Bisogna riconoscere le buone intuizioni di chi ha fatto il casting, che per qualche oscura ragione è sempre una donna. In questo caso ne abbiamo due: Kelly Valentine Hendry, Marianne Jade. Di loro sapremmo riferirvi ciò che potreste comodamente trovare andando su IMDB. Oltre l’antitesi eroica di Kodi/Ethan, bruttino e flatulente, come compagna non gli hanno messo al fianco una californiana vegana ma la filo-pachistana d’aspetto e sud-africana d’anagrafe Sana’a Shaik (Big-Bang Theory insegna) e la tutt’altro che avvenente donna di potere Regina (Deborah Mailman).

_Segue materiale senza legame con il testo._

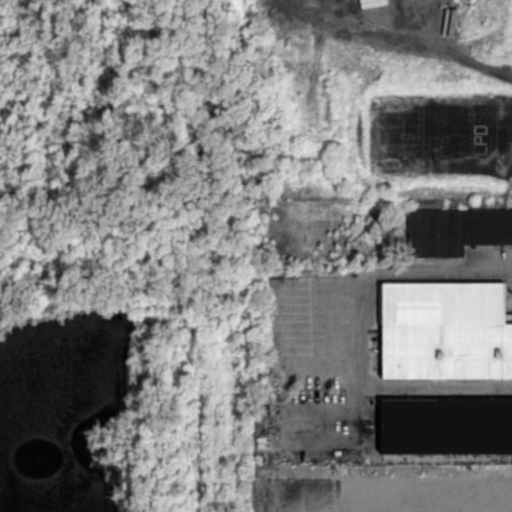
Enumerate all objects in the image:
building: (455, 230)
building: (444, 330)
building: (445, 424)
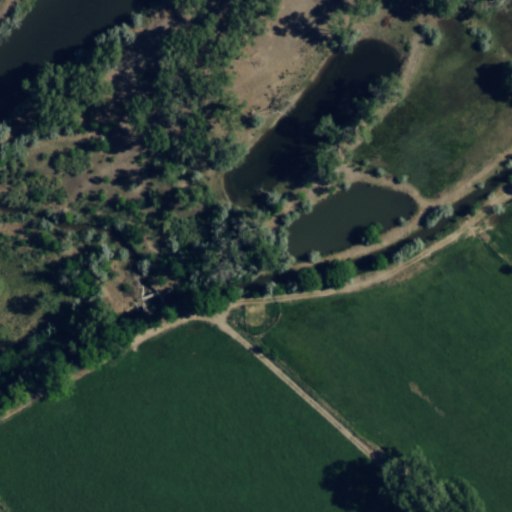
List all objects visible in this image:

Ciliegina sulla torta, il comprimario atletico e un po’ meno intelligente e più uomo d’azione accanto a Kodi non è necessariamente un nero, ma il bel Ryan Kwanten della serie vampiresca True Blood. 2067 non è un polpettone fanta-horror, di sicuro ha buoni colpi di scena e una recitazione credibile. Usa la morte del pianeta per parlare di conflitti famigliari irrisolti. Come a dire, in qualsiasi contesto l’ecosfera si involva, il più piccolo residuo umano sopravvissuto condurrà ancora una volta il creato nel gorgo antropocentrico delle proprie bagarre da lettino analitico, senza invece svelare nulla delle misteriose connessioni che possono esserci tra una donna e un fiore, un codice comunicativo primitivo che scaturisce dalla più complessa meccanica mai realizzata dall’uomo, la macchina per viaggiare nel tempo conduce un messaggio in stile Chaplin.